I declare once again, and once for all, that I supremely and sincerely despise M. Pariset, M. de Salvandy, M. Saint-Marc Girardin and the other braggarts, the mercenary and Jesuitical pedants of the Journal de Débats; but that doesn't make me think myself any closer to the great writers. I don't consider myself to have any genius, which would guarantee my worth, other than that of painting a faithful likeness of Nature, which appears to me so clearly at certain moments; in the second place, I am sure of my perfect honesty, of my adoration for the truth; and in the third place I am sure of the pleasure I take in writing, a pleasure which reached frenzy in 1817, at Milan, at M. Peronti's, Corsia del Giardino. (p.188)
And Douglas Robertson's translation of Krista Fleischman's interview with Thomas Bernhard just after the release of Woodcutters in 1984:


FLEISCHMANN:  Woodcutters—the book is subtitled “An Excitation.”

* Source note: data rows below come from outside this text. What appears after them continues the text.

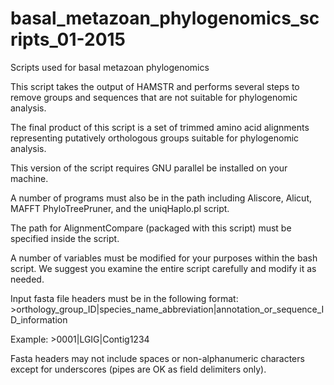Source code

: # basal_metazoan_phylogenomics_scripts_01-2015
Scripts used for basal metazoan phylogenomics

This script takes the output of HAMSTR and performs several steps to remove groups and sequences that are not suitable for phylogenomic analysis.

The final product of this script is a set of trimmed amino acid alignments representing putatively orthologous groups suitable for phylogenomic analysis.

This version of the script requires GNU parallel be installed on your machine.

A number of programs must also be in the path including Aliscore, Alicut, MAFFT PhyloTreePruner, and the uniqHaplo.pl script.

The path for AlignmentCompare (packaged with this script) must be specified inside the script. 

A number of variables must be modified for your purposes within the bash script. We suggest you examine the entire script carefully and modify it as needed.

Input fasta file headers must be in the following format: >orthology_group_ID|species_name_abbreviation|annotation_or_sequence_ID_information

Example: >0001|LGIG|Contig1234

Fasta headers may not include spaces or non-alphanumeric characters except for underscores (pipes are OK as field delimiters only).
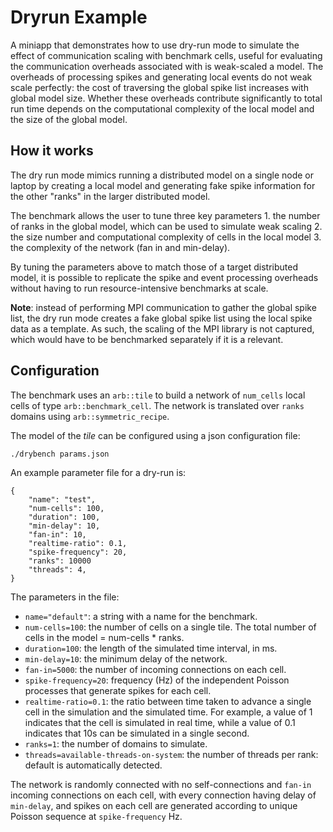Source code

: # Dryrun Example

A miniapp that demonstrates how to use dry-run mode to simulate the effect of communication scaling
with benchmark cells, useful for evaluating the communication overheads associated with
is weak-scaled a model.
The overheads of processing spikes and generating local events do not weak scale perfectly: the cost
of traversing the global spike list increases with global model size.
Whether these overheads contribute significantly to total run time depends on the computational complexity
of the local model and the size of the global model.

## How it works

The dry run mode mimics running a distributed model on a single node or laptop by creating a local model
and generating fake spike information for the other "ranks" in the larger distributed model.

The benchmark allows the user to tune three key parameters
    1. the number of ranks in the global model, which can be used to simulate weak scaling
    2. the size number and computational complexity of cells in the local model
    3. the complexity of the network (fan in and min-delay).

By tuning the parameters above to match those of a target distributed model, it is possible to replicate
the spike and event processing overheads without having to run resource-intensive benchmarks at scale.

**Note**: instead of performing MPI communication to gather the global spike list, the dry run mode
creates a fake global spike list using the local spike data as a template. As such, the scaling of the MPI library
is not captured, which would have to be benchmarked separately if it is a relevant.

## Configuration

The benchmark uses an `arb::tile` to build a network of `num_cells` local cells of type
`arb::benchmark_cell`. The network is translated over `ranks` domains using `arb::symmetric_recipe`.

The model of the *tile* can be configured using a json configuration file:

```
./drybench params.json
```

An example parameter file for a dry-run is:
```
{
    "name": "test",
    "num-cells": 100,
    "duration": 100,
    "min-delay": 10,
    "fan-in": 10,
    "realtime-ratio": 0.1,
    "spike-frequency": 20,
    "ranks": 10000
    "threads": 4,
}
```

The parameters in the file:
  * `name="default"`: a string with a name for the benchmark.
  * `num-cells=100`: the number of cells on a single tile.
    The total number of cells in the model = num-cells * ranks.
  * `duration=100`: the length of the simulated time interval, in ms.
  * `min-delay=10`: the minimum delay of the network.
  * `fan-in=5000`: the number of incoming connections on each cell.
  * `spike-frequency=20`: frequency (Hz) of the independent Poisson processes that
    generate spikes for each cell.
  * `realtime-ratio=0.1`: the ratio between time taken to advance a single cell in
    the simulation and the simulated time. For example, a value of 1 indicates
    that the cell is simulated in real time, while a value of 0.1 indicates
    that 10s can be simulated in a single second.
  * `ranks=1`: the number of domains to simulate.
  * `threads=available-threads-on-system`: the number of threads per rank: default is automatically detected.

The network is randomly connected with no self-connections and `fan-in`
incoming connections on each cell, with every connection having delay of `min-delay`,
and spikes on each cell are generated according to unique Poisson sequence at `spike-frequency` Hz.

BERNHARD: Yes, because the style of the book is somewhat excited; its very subject, musically speaking, can’t be written about in a peaceful key, and has to be written about in an excited key.  You can’t write about this stuff in complete calm, as you do in conventional prose; instead, you sit down and straightway you’re excited by the very idea itself, and when you actually start writing, you’re still excited by the style.  The book is written in an excited style.

FLEISCHMANN:  And would you say the excitement increases the closer one gets to the conclusion? 

BERNHARD: An excitation is something that keeps increasing until the very end.  And so the book naturally ends in a state of total excitation by the city of Vienna, in embraces and annihilation all at one go, in a hug-like chokehold on Vienna, and [in my saying] Vienna, you are the best and at the same time the most horrible of all cities, as I daresay anybody else would about his home town.

FLEISCHMANN: So [the excitation emerges] out of [these] antitheses?

BERNHARD: Well, yes; those are the basis of a person’s existence; and of course a book exists only as a consequence of antitheses.  If a book, even a book that’s not an excitation, is one-sided, then it’s simply worthless.

FLEISCHMAN: Was it the period you [were writing] about that excited you so much?  Or was it something else that got you so riled up?

BERNHARD: [It was] my memory [of it].  Thirty years after the fact it’s certainly not the period [itself] that excites you, but the memory [of it], which you make present to yourself, and then you notice that it’s all basically [composed of a bunch of] more or less open wounds; you squirt a bit of poison into them, and the whole thing catches fire, and then an excited style materializes.  And then, you know, certain people cross your path and when you see them, they, you know, drive you crazy, and then you introduce them into just this genre of book, namely an excitation.

FLEISCHMANN: But surely with distance one ought to be able to write about the past more composedly.

BERNHARD: That’s the big cliché about contemplating the past, and it’s obviously totally false.  Old people can write books like that when they’re sitting paralyzed in their armchairs, but it’s not my mode, not yet; maybe the day after tomorrow I’ll still be excited; whenever I write anything, even something peaceful, I’m still basically excited.  In any case, excitation is a pleasant condition; when your blood is sluggish, excitation gets it moving, pulsing; it keeps you alive, and consequently keeps the stream of books flowing.  Without excitation there’s absolutely nothing; you might as well stay in bed.